--- START ---
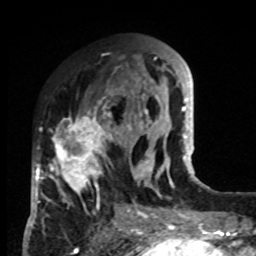
Breast MRI, one axial slice; position 33 of 80 along the scan axis; cropped to one breast; dynamic contrast-enhanced series, time point 2 of 8 at this slice position (early post-contrast); 1.5 T; TE 4.2 ms, TR 7 ms; 2 mm slice thickness; 256 × 256 image matrix. Female patient.
Outlined on this slice (semi-automatically segmented with operator editing):
- enhancing-tissue mask used for the functional tumour volume (all voxels passing the contrast-enhancement thresholds inside the analysis volume; usually the tumour): bounding box [x1, y1, x2, y2] px = [33, 91, 132, 215]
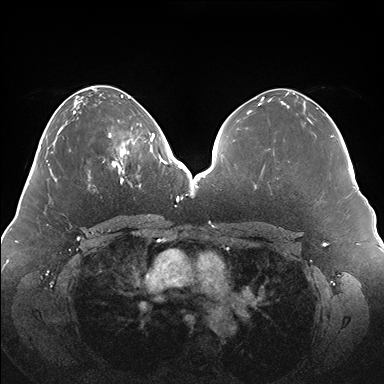
Breast MRI (dynamic contrast-enhanced), one axial slice. Position 65 of 176 along the scan axis. Dynamic contrast-enhanced series, time point 2 of 7 at this slice position (early post-contrast). 1.5 T. TE 1.5 ms, TR 4.1 ms. 1.1 mm slice thickness. 384 × 384 image matrix, field of view 380 × 380 mm. Female patient.
Annotated regions visible in this slice (semi-automatically segmented with operator editing):
- enhancing-tissue mask used for the functional tumour volume (all voxels passing the contrast-enhancement thresholds inside the analysis volume; usually the tumour): box from (x=108, y=120) to (x=150, y=180) px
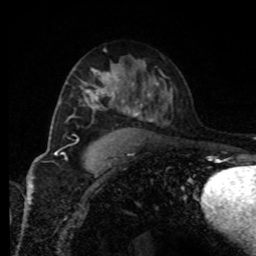
Breast MRI, one axial slice; position 51 of 80 along the scan axis; cropped to one breast; dynamic contrast-enhanced series, time point 2 of 8 at this slice position (early post-contrast); 1.5 T; TE 4.2 ms, TR 7 ms; 256 × 256 image matrix, field of view 170 × 170 mm. Female patient.
Outlined on this slice (semi-automatically segmented with operator editing):
- enhancing-tissue mask used for the functional tumour volume (all voxels passing the contrast-enhancement thresholds inside the analysis volume; usually the tumour): box from (x=82, y=71) to (x=121, y=111) px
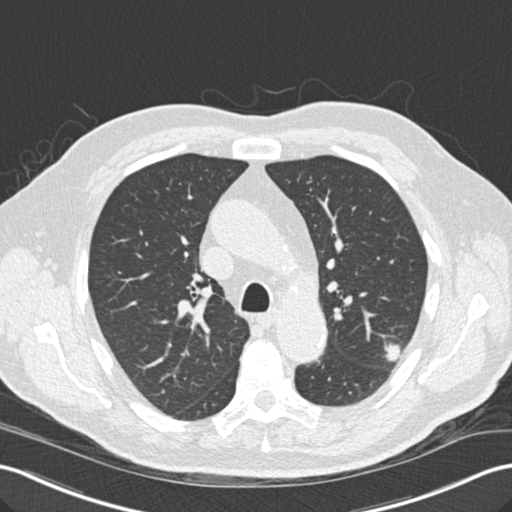
Low-dose screening chest CT, axial slice, third annual screen, lung window (W 1500 / L -600 HU). Male participant, aged 67 years at enrolment.
Expert-annotated lung lesion, bounding box [x1, y1, x2, y2] px = [365, 330, 414, 375]. The screening reader recorded 2 non-calcified nodules or masses ≥4 mm on this exam (left upper lobe, left lower lobe); which of them this box marks is not recorded. Official screen result: positive, other. Lung cancer was diagnosed 55 days after this screen: squamous cell carcinoma, large cell, nonkeratinizing, NOS, left upper lobe, moderately differentiated (G2), stage IA (AJCC 6th edition), 15 mm at pathology.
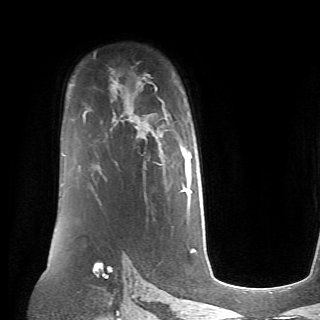
Breast MRI (dynamic contrast-enhanced), one axial slice; position 48 of 70 along the scan axis; cropped to one breast; dynamic contrast-enhanced series, time point 2 of 6 at this slice position (early post-contrast); 1.5 T; TE 4.1 ms, TR 8.4 ms; 320 × 320 image matrix, field of view 213 × 213 mm. Female patient.
Annotated regions visible in this slice (semi-automatically segmented with operator editing):
- enhancing-tissue mask used for the functional tumour volume (all voxels passing the contrast-enhancement thresholds inside the analysis volume; usually the tumour): box from (x=163, y=109) to (x=192, y=192) px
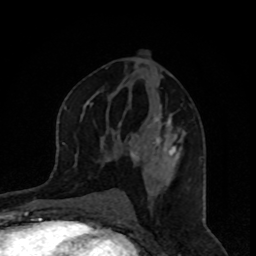
Breast MRI, one axial slice. Slice 46 of 80 in the series (ordered by position). Cropped to one breast. Dynamic contrast-enhanced series, time point 2 of 8 at this slice position (early post-contrast). 1.5 T. TE 4.2 ms, TR 7 ms. 2 mm slice thickness. 256 × 256 image matrix. Female patient.
Outlined on this slice (semi-automatically segmented with operator editing):
- enhancing-tissue mask used for the functional tumour volume (all voxels passing the contrast-enhancement thresholds inside the analysis volume; usually the tumour): bounding box <107,105,183,164> (left, top, right, bottom; pixels)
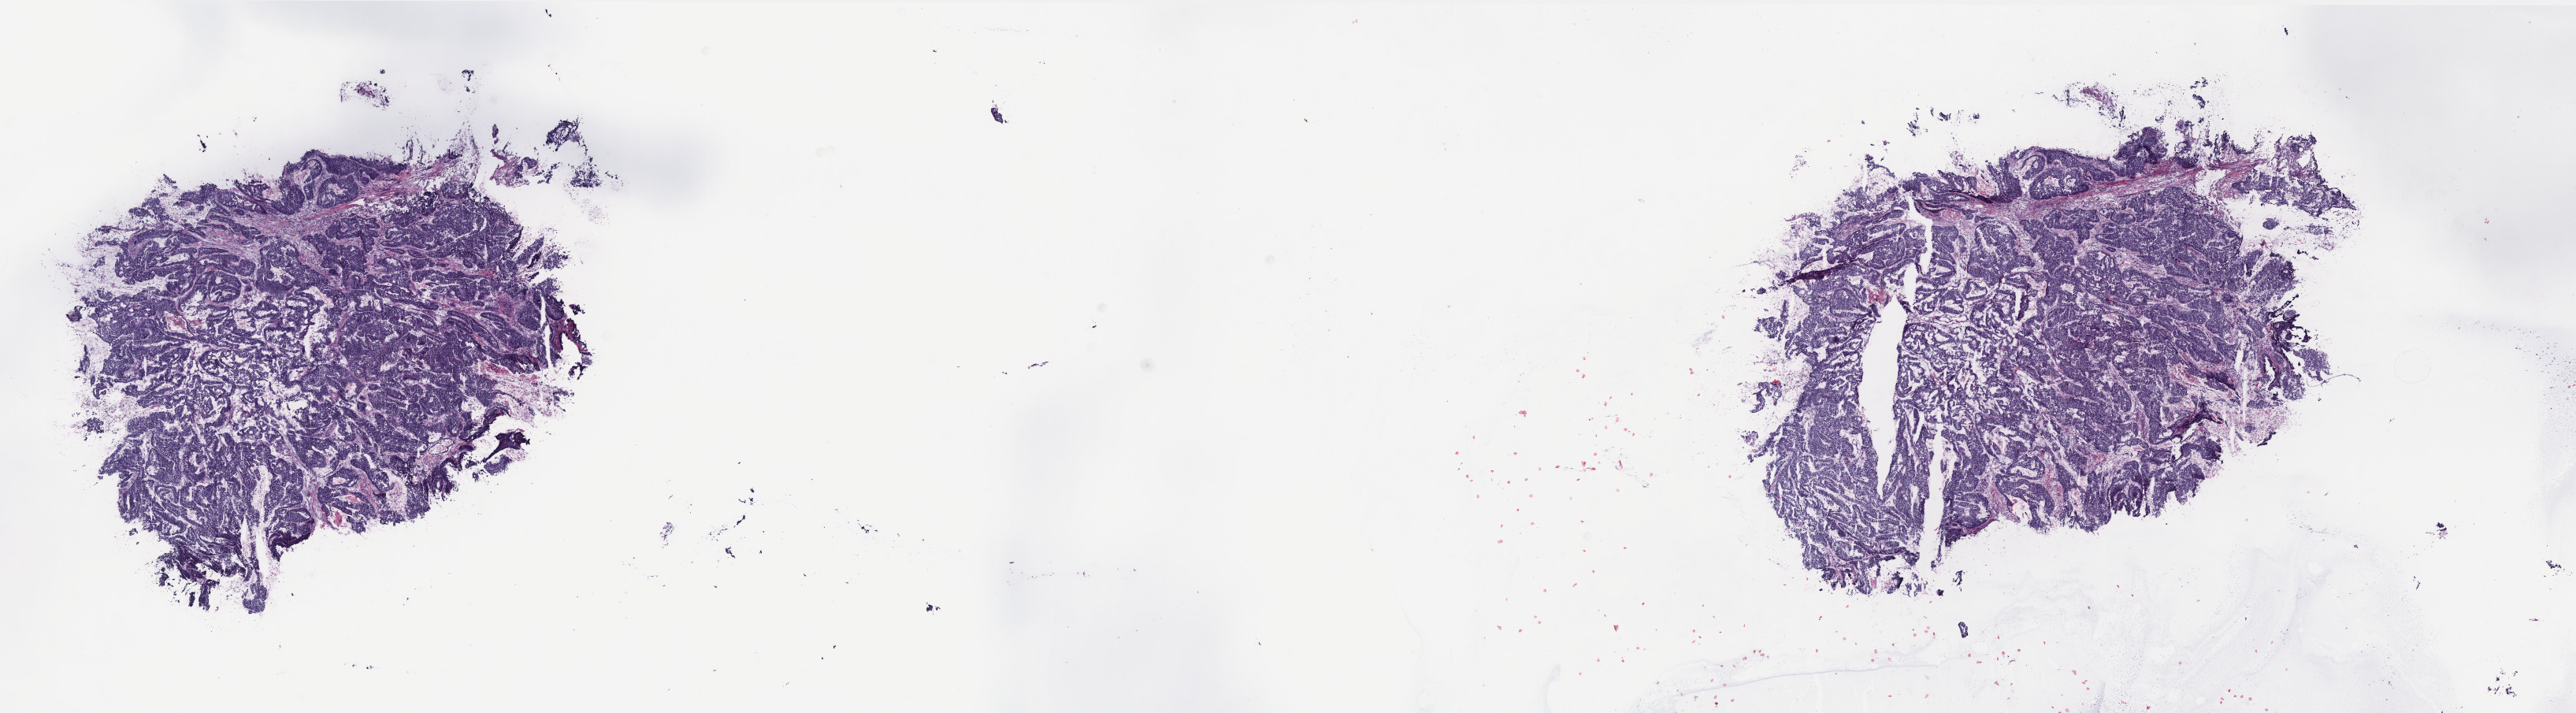
Whole-slide histology image, Hematoxylin and eosin (H&E) stained — whole scanned area (about 26.2 x 7.3 mm, slide scanned at 40x) shown as a low-resolution overview. Frozen section from the top of the tissue portion. Uterus, primary tumour sample. Female, age 60 years at initial diagnosis. Slide review estimates, as recorded: tumour cells 100%, tumour nuclei 85%.
Pathologic diagnosis: Endometrioid adenocarcinoma, NOS.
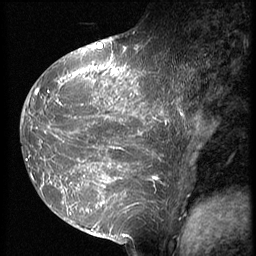
Breast MRI (dynamic contrast-enhanced), one sagittal slice. 3 images stored at this slice position (order not interpretable as contrast timing). 1.5 T. TE 4.2 ms, TR 9 ms. 2.5 mm slice thickness. 256 × 256 image matrix. Female patient, age 39 years. Case-level facts recorded for this patient, not image findings: setting: breast cancer imaged before/during neoadjuvant chemotherapy; receptor status: HER2-positive.
Structures marked on this image (semi-automatically segmented with operator editing):
- analysis volume of interest (the breast-tissue region the enhancement analysis was run in; not a lesion): bounding box (x1, y1, x2, y2) in pixels: (23, 47, 182, 239)
- tumour enhancement mask (voxels above the 140 % enhancement threshold inside the analysis volume of interest): (23, 47, 181, 238)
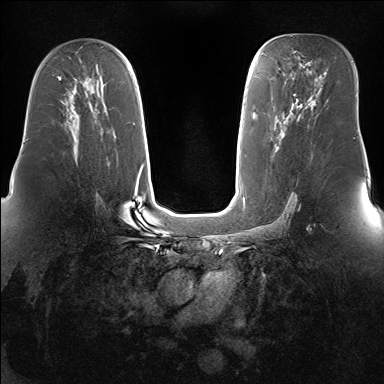
Breast MRI (dynamic contrast-enhanced), one axial slice; dynamic contrast-enhanced series, time point 2 of 7 at this slice position (early post-contrast); 1.5 T; TE 1.5 ms, TR 5 ms; 384 × 384 image matrix, field of view 360 × 360 mm. Female patient.
Annotated regions visible in this slice (semi-automatic segmentation, software-assisted and operator-edited):
- enhancing-tissue mask used for the functional tumour volume (all voxels passing the contrast-enhancement thresholds inside the analysis volume; usually the tumour): bounding box [x1, y1, x2, y2] px = [69, 111, 79, 117]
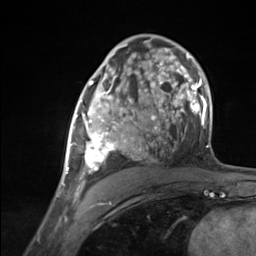
Breast MRI (dynamic contrast-enhanced), one axial slice. Slice 76 of 124 in the series (ordered by position). Cropped to one breast. Dynamic contrast-enhanced series, time point 2 of 7 at this slice position (early post-contrast). 3 T. TE 1.8 ms, TR 4.7 ms. 1.3 mm slice thickness. 256 × 256 image matrix. Female patient.
Outlined on this slice (semi-automatically segmented with operator editing):
- enhancing-tissue mask used for the functional tumour volume (all voxels passing the contrast-enhancement thresholds inside the analysis volume; usually the tumour): bounding box (x1, y1, x2, y2) in pixels: (65, 87, 136, 180)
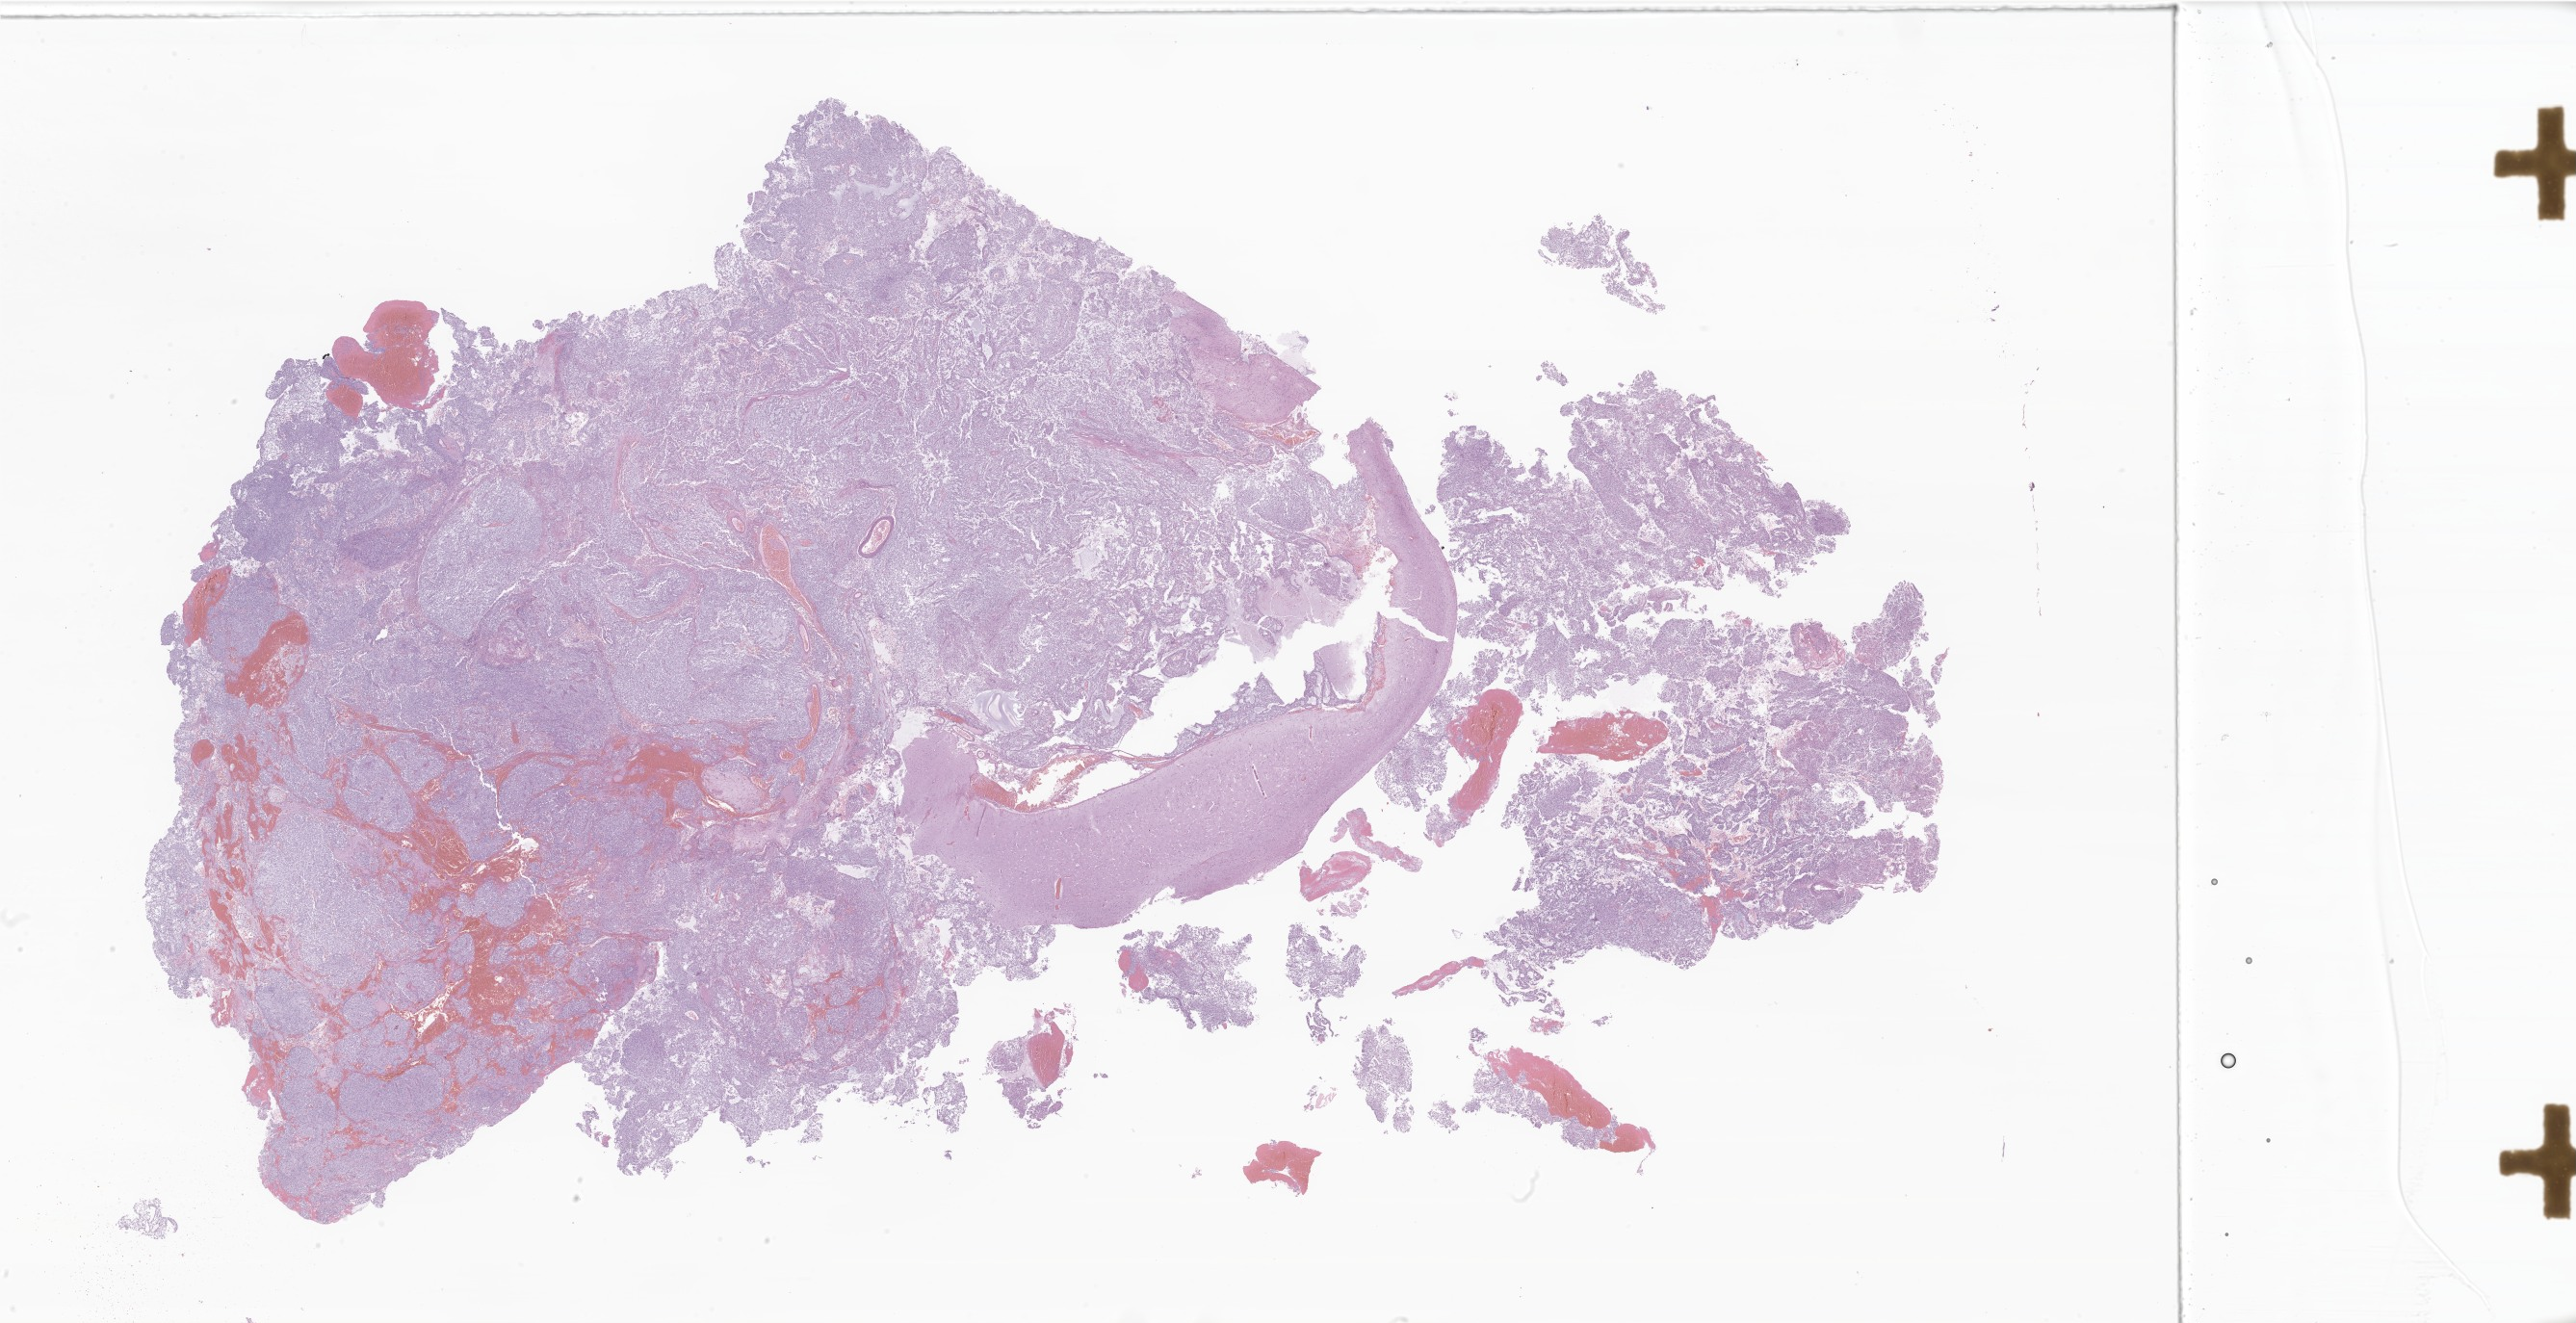
H&E whole-slide image of tumor tissue from the brain — a low-resolution overview of the entire scanned area, about 45.1 x 23.2 mm, formalin-fixed paraffin-embedded section. Patient: female, age 80 months (6 years 8 months).
• diagnosis (ICD-O-3 morphology term): Ependymoma, NOS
--- END ---
### WHAT TO PRODUCE
Give back precisely the lines above that start at the line containing "(semi-automatic segmentation, software-assisted" and end at the line containing "111, 79, 117]", inclusive. No other lines belong in the output.

### FINISHED EXERCISE
Annotated regions visible in this slice (semi-automatic segmentation, software-assisted and operator-edited):
- enhancing-tissue mask used for the functional tumour volume (all voxels passing the contrast-enhancement thresholds inside the analysis volume; usually the tumour): bounding box [x1, y1, x2, y2] px = [69, 111, 79, 117]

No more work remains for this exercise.